• **Task to complete**
Determine how many lines in the entries below contain the string "kern". Reply with the number alone.

• **Entries**
------------

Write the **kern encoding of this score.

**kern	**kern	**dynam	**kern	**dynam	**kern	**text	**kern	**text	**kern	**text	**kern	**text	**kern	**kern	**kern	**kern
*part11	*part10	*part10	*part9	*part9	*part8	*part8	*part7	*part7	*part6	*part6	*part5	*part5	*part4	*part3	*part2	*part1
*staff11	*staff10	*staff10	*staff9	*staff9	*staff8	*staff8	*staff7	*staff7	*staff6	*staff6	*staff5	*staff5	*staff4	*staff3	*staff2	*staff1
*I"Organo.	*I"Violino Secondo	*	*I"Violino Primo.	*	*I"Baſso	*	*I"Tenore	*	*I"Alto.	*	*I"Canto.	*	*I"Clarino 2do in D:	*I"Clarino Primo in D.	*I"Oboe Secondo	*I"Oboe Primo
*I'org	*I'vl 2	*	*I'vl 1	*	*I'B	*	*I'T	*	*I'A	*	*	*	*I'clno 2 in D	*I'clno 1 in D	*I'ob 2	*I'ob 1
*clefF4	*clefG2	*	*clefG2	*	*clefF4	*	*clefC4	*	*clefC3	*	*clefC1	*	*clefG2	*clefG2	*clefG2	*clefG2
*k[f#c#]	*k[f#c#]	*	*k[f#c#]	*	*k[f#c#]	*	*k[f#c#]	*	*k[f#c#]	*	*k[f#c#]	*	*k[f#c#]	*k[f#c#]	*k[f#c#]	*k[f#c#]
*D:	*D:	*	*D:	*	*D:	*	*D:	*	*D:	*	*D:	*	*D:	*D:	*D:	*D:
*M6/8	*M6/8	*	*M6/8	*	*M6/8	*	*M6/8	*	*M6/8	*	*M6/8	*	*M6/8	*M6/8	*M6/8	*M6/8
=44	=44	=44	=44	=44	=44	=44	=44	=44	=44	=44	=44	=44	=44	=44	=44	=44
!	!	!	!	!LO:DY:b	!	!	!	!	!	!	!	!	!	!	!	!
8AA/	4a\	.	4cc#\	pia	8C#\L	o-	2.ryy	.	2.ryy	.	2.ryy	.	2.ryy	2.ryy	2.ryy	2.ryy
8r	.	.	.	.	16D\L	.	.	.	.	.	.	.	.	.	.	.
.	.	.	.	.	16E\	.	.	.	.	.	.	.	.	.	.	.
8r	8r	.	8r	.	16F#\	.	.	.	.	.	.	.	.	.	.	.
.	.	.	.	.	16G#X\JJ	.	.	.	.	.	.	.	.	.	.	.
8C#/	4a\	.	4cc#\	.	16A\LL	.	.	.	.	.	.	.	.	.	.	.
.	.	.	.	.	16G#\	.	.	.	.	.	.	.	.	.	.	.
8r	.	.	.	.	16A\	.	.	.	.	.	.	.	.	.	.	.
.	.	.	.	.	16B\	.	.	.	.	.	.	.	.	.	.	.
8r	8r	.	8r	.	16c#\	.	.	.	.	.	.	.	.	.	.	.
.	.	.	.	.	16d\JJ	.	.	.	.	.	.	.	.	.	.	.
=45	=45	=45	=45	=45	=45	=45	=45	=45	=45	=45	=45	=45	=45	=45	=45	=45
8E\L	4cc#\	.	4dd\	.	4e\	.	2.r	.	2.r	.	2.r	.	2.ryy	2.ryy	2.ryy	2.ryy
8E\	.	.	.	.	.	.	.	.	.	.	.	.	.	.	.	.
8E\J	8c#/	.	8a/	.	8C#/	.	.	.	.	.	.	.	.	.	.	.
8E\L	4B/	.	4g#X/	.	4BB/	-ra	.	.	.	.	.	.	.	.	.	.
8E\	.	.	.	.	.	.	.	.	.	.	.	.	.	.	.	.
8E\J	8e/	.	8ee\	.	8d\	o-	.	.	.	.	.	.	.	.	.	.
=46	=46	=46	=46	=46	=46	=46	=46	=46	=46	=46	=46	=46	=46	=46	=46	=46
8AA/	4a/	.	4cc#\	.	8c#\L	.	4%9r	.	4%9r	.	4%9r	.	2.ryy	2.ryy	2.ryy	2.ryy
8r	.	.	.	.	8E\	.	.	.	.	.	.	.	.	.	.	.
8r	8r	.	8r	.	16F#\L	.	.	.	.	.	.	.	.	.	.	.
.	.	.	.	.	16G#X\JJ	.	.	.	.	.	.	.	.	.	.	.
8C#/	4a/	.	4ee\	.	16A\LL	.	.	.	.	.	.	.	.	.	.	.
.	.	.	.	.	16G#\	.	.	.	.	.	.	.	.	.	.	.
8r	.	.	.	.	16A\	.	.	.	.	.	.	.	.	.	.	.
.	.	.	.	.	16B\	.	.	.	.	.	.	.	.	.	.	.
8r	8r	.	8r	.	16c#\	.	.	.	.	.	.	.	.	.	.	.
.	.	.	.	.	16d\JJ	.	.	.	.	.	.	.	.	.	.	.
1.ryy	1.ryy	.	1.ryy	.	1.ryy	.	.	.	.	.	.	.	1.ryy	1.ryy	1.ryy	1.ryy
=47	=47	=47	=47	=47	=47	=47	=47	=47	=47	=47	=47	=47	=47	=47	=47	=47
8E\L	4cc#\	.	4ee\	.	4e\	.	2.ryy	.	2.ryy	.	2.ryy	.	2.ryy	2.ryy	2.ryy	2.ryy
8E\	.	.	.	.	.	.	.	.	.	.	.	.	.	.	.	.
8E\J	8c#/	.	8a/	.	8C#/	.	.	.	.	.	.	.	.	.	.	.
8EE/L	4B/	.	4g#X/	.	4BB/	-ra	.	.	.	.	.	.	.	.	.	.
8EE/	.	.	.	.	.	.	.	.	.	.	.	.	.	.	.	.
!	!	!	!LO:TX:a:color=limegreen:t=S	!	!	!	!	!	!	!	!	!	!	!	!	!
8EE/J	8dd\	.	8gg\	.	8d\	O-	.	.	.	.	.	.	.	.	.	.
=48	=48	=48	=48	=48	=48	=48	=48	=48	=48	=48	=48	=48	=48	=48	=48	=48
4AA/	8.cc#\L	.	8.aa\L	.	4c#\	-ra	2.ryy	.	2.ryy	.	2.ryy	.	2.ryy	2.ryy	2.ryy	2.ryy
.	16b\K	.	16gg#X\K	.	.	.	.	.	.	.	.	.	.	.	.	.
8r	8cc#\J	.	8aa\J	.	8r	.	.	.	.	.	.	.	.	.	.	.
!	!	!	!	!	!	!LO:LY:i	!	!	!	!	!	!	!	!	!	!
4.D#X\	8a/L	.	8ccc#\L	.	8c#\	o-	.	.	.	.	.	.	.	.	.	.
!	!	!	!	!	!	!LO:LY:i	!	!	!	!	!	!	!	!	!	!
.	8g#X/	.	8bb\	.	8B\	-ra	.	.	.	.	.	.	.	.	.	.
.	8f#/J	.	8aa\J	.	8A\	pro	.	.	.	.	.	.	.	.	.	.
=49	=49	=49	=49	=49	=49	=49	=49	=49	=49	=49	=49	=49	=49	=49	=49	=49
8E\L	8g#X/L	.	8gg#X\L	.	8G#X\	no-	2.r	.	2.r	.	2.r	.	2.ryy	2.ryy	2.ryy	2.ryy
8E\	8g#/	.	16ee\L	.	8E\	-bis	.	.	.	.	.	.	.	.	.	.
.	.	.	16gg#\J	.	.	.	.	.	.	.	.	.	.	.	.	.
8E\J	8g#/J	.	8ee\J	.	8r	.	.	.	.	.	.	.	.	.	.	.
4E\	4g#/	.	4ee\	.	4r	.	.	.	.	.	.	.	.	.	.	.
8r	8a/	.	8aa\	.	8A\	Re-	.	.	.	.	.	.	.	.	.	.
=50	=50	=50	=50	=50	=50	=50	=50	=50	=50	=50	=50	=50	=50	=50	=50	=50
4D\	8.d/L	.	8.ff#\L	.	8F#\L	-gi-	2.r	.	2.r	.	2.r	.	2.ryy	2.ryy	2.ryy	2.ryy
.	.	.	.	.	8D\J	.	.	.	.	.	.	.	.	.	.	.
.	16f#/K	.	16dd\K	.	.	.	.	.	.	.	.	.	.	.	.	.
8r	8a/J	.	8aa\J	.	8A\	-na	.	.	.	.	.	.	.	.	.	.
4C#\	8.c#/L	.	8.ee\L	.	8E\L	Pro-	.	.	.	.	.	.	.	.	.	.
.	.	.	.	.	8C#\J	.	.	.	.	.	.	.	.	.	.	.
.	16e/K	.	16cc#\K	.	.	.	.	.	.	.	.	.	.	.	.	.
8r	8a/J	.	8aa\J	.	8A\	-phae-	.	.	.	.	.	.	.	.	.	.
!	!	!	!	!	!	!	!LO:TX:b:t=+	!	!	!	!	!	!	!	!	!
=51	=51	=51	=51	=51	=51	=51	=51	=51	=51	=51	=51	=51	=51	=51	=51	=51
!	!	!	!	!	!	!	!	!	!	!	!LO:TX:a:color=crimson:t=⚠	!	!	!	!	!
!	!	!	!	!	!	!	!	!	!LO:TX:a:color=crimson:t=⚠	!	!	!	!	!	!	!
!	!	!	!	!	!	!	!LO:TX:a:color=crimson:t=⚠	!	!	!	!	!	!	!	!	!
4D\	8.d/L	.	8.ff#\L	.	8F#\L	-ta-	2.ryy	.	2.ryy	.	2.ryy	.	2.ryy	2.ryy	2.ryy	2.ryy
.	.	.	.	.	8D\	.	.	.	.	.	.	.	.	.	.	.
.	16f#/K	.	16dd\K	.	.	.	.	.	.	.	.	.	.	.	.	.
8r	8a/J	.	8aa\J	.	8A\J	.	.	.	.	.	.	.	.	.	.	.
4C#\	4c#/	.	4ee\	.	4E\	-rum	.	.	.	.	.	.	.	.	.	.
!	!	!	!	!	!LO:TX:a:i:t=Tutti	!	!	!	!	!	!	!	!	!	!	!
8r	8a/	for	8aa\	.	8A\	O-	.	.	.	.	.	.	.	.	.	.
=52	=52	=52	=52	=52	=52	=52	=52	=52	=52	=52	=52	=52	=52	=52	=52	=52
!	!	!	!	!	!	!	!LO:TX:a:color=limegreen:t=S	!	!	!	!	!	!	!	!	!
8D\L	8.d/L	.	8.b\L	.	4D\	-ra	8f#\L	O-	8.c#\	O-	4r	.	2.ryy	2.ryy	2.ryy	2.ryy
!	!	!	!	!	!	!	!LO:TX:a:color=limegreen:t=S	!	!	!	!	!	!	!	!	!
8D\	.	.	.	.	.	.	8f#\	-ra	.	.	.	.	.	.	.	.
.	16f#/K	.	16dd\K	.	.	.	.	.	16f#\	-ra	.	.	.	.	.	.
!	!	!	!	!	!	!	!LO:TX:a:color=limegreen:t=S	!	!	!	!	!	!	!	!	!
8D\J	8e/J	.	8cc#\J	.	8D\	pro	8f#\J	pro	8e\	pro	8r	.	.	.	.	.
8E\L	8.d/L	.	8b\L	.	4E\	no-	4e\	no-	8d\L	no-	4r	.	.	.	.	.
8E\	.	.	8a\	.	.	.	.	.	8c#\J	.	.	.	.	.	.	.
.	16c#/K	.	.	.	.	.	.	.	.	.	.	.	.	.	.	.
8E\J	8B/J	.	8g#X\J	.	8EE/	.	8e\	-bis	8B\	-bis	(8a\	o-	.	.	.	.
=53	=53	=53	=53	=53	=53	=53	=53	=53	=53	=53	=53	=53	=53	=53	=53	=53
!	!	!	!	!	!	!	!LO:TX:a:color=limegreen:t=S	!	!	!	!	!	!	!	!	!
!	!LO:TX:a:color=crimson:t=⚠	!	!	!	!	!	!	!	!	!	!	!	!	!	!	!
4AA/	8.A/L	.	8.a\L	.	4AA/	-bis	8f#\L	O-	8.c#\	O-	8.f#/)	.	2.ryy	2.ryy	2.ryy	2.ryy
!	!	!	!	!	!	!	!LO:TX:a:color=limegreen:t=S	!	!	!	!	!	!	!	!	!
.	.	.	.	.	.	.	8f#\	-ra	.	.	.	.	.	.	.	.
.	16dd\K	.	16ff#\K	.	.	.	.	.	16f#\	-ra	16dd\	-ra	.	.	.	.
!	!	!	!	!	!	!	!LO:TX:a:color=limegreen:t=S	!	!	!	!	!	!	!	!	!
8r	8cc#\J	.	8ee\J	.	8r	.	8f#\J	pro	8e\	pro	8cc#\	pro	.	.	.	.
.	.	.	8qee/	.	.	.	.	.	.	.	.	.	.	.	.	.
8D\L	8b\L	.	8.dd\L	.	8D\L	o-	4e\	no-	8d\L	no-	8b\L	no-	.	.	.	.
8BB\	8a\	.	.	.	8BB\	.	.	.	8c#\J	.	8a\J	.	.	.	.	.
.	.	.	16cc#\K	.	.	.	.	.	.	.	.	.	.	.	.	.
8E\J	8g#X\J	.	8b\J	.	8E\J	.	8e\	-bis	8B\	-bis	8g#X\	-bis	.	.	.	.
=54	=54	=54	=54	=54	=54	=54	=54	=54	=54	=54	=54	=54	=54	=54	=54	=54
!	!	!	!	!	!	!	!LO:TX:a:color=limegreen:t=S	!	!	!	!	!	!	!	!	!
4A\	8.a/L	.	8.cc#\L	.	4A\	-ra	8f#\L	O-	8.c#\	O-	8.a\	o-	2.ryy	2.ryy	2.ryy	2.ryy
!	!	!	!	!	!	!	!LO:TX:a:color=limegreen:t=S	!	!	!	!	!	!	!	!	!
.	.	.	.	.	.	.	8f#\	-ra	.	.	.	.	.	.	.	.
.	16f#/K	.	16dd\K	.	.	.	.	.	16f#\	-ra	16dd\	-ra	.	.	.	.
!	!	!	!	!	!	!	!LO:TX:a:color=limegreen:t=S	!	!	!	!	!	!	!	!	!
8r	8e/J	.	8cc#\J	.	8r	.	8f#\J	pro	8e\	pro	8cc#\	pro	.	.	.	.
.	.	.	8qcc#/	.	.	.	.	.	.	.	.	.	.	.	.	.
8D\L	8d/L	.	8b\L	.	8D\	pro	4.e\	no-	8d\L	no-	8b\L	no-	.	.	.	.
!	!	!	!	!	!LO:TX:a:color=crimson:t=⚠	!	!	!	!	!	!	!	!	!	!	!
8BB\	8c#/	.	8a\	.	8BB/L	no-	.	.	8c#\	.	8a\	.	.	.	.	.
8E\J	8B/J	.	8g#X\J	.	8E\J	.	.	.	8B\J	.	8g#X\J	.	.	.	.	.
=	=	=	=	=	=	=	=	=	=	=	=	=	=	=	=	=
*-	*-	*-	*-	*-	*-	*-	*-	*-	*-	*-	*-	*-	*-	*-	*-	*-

------------

• **The reply**
2